Historically, evolving Uto-Aztecan cultures systematically created artificial grottos to serve as replicas for the caves of Chicomoztoc wherever they settled. Huge earthen or brick pyramids were later constructed by affluent Pan-American cultures to be the physical representation of the original world-mountain which housed the Earth womb and was the connection to the Earth navel. Engineered caves were cut under their pyramid temples and great complexes.

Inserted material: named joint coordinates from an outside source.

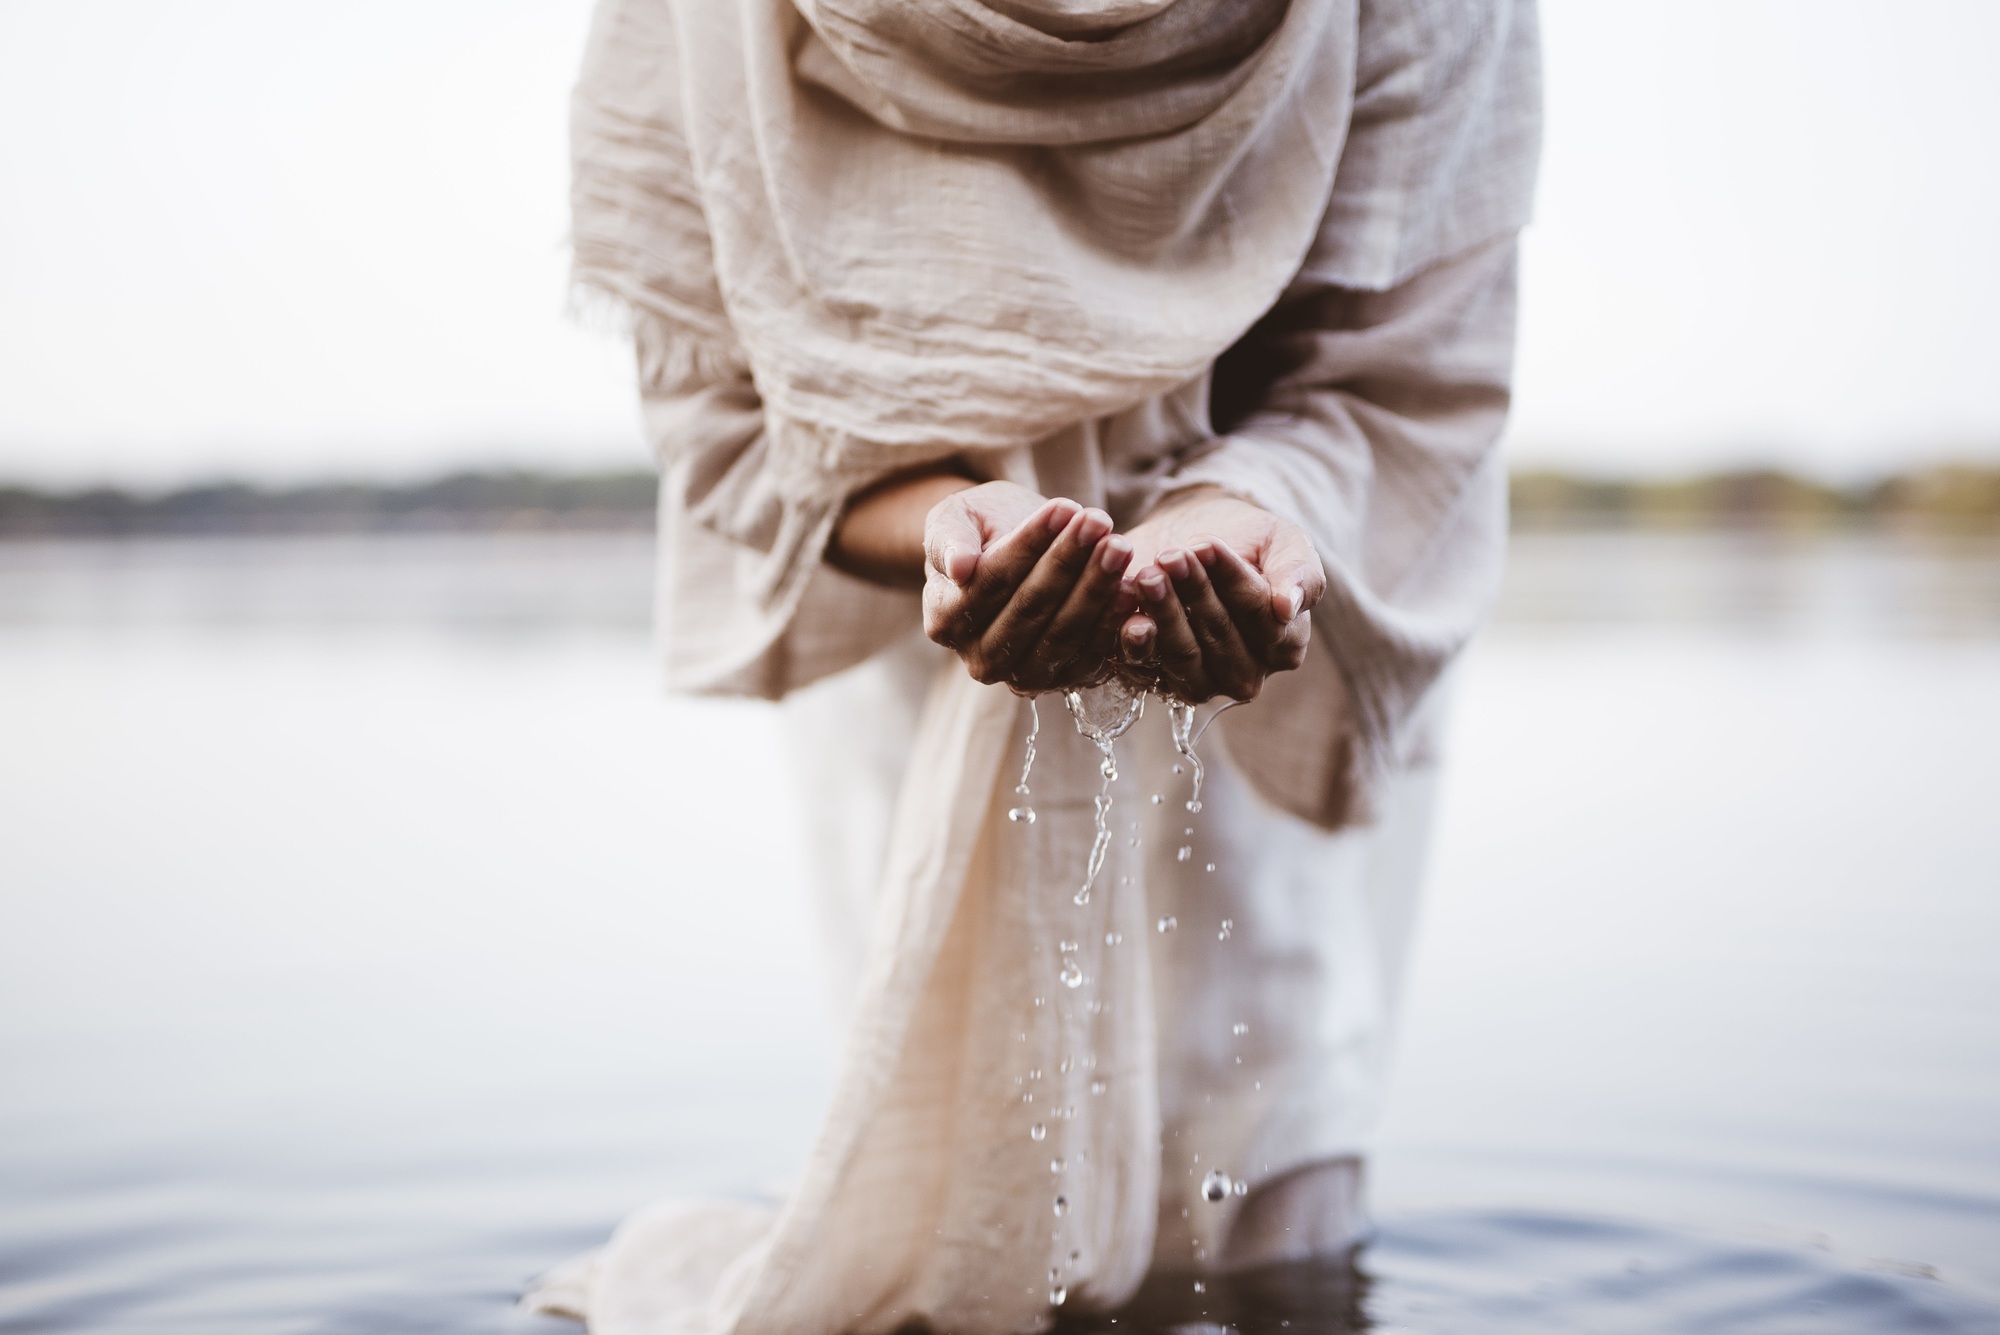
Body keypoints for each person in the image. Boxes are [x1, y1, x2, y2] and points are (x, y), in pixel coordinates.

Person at [529, 1, 1540, 1331]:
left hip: (1302, 563)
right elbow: (724, 397)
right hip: (907, 604)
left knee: (1270, 1158)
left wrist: (1240, 516)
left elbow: (1399, 366)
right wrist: (944, 526)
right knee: (969, 1112)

It was inside these man-made reproductions of Chicomoztoc where religion met state and where the ethereal was infused into the material awareness of the masses and pilgrims.  It was here that political power, through lineage appointments, often in the form of initiations and prestige goods, was bestowed.

 

The Popol Vuh, the Quiché Maya Book of Council, states that the Chichimeca were hunters and gatherers, 35 or “…wild hunting people.”36 Tollan Zuiva or Seven Caves denotes the Maya place of origin.37 The translocation of the Seven Caves or world-mountain concept by the migrating Uto-Aztecans presents a historical account of their southern diffusion, and the link back to the ancient shamanic Cult of Caves.

 

      

           Petroglyphs, Mimbres Valley, New Mexico

 

 

Belief in the spirits and elements flourishes best in those cultures that exercise the least control over the external world.38 The Paleolithic Indians’ world view was that the whole universe was endowed with the same breath; this Life giving breath was in all animals and humans, in all rocks, trees, grass, and in the Earth. To link these parts together there must be rites, ceremonies, and stories. These rituals were repeated regularly, since the important juncture was always in the present, even though karma originated in the past.39 Communication with the spirits and gods began in a “hunting and gathering” context; 40 it seems logical to look for the root belief in transforming spirits and religion in conjunction with hunting customs.41

 

Irrefutable archeological data reveals that shamanic religious practices were present among the Neanderthals more than 78,000 years ago.42 As Furst says, “…mysticism, or religion, has always been a fundamental aspect of the human condition, with its beginnings reaching back perhaps to the primitive origins of self-consciousness.”43 Shamanic beliefs sprang from the concept that transformation rather than creation was the impetus of all phenomena. With the event of transformation so prominent in the origin of traditional belief systems, it is easy to see why animals that transform in shape and plants capable of radically altering human consciousness would be deified and stand at the very root of ancient ideology.